§ Action item: Pick out each line below containing "them".

--

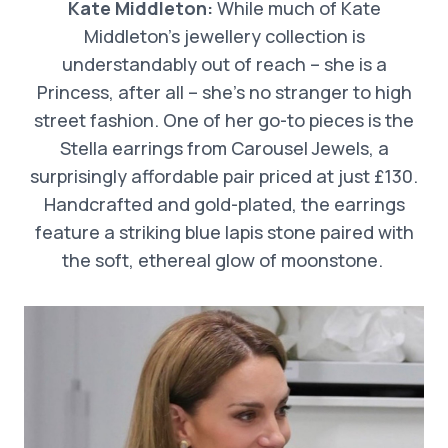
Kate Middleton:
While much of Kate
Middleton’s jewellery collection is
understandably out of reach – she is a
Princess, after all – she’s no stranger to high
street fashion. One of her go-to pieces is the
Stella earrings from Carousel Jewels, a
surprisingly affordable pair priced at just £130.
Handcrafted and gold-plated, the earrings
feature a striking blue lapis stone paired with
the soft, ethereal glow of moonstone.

--

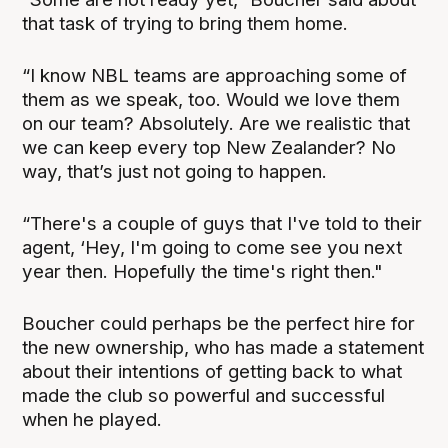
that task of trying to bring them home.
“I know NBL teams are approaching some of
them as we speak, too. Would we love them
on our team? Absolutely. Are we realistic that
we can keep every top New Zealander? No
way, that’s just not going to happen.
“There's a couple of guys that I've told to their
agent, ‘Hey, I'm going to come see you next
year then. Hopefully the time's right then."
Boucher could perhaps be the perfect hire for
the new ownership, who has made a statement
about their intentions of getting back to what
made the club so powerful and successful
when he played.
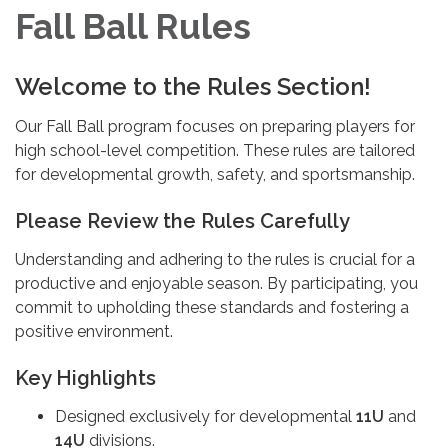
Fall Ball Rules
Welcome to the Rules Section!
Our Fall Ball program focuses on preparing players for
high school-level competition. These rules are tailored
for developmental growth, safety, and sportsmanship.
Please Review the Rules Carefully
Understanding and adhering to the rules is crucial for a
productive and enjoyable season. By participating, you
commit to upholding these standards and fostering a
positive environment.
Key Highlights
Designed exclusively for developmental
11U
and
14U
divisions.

--

§ Answer box:
that task of trying to bring them home.
them as we speak, too. Would we love them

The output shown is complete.